Under our plan, NHS funding will grow on average by 3.4 per cent in real terms each year from 2019/20 to 2023/24. We will also provide an additional £1.25 billion each year to cover a specific pensions pressure.

Some of the extra funding I am promising today will come from using the money we will no longer spend on our annual membership subscription to the European Union after we have left.

We will listen to views about how we do this and the Chancellor will set out the detail in due course.

There are no further details on exactly how these proposed additional pension costs will be met as yet.
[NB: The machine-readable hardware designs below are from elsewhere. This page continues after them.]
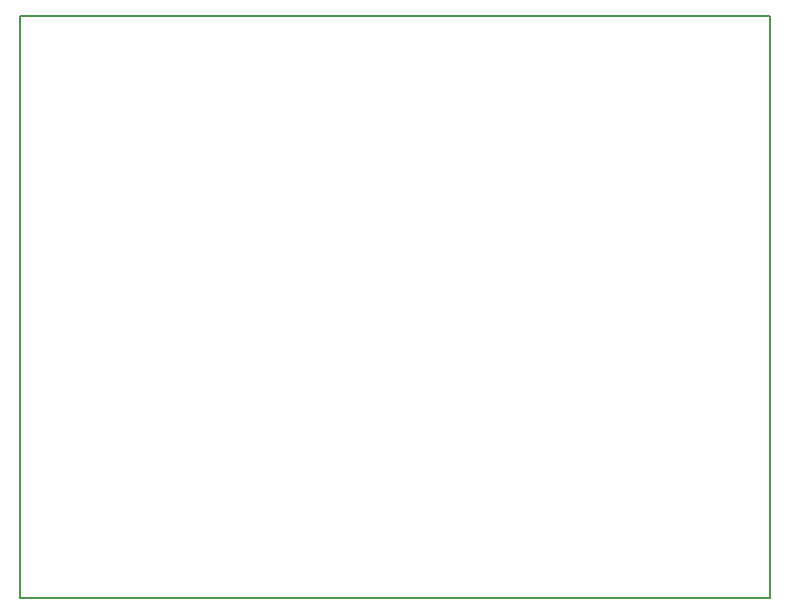
<source format=gbr>
G04 #@! TF.FileFunction,Profile,NP*
%FSLAX46Y46*%
G04 Gerber Fmt 4.6, Leading zero omitted, Abs format (unit mm)*
G04 Created by KiCad (PCBNEW 4.0.6) date Wed Jul 19 18:28:27 2017*
%MOMM*%
%LPD*%
G01*
G04 APERTURE LIST*
%ADD10C,0.100000*%
%ADD11C,0.150000*%
G04 APERTURE END LIST*
D10*
D11*
X116840000Y-125476000D02*
X180340000Y-125476000D01*
X180340000Y-76200000D02*
X180340000Y-78740000D01*
X116840000Y-76200000D02*
X116840000Y-78740000D01*
X180340000Y-76200000D02*
X116840000Y-76200000D01*
X180340000Y-125476000D02*
X180340000Y-78740000D01*
X116840000Y-78740000D02*
X116840000Y-125476000D01*
M02*

</source>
If separate additional funding is made available for NHS bodies to fund the proposed increase in the employer contribution rate, two other important issues remain to be clarified for staff who have been outsourced to contractors who participate in the NHS Pension Scheme under a Direction and/or Determination:

  1. Will additional funding also be made available to fund the increased contract costs for NHS commissioners where the terms of their NHS contracts (whether under “change in law” provisions or otherwise) effectively pass back the cost of increased employer contribution rates from an independent sector contractor to the commissioner? and

  2. Will the Department make any additional funding available to offset the additional 6.3% increase in costs for independent sector contractors in circumstances where there is no contractual term passing back employer contribution rate increases under the NHS Pension Scheme to NHS commissioners? We note that the Department did make additional funding available so that Agenda for Change pay awards could also be paid by independent sector providers.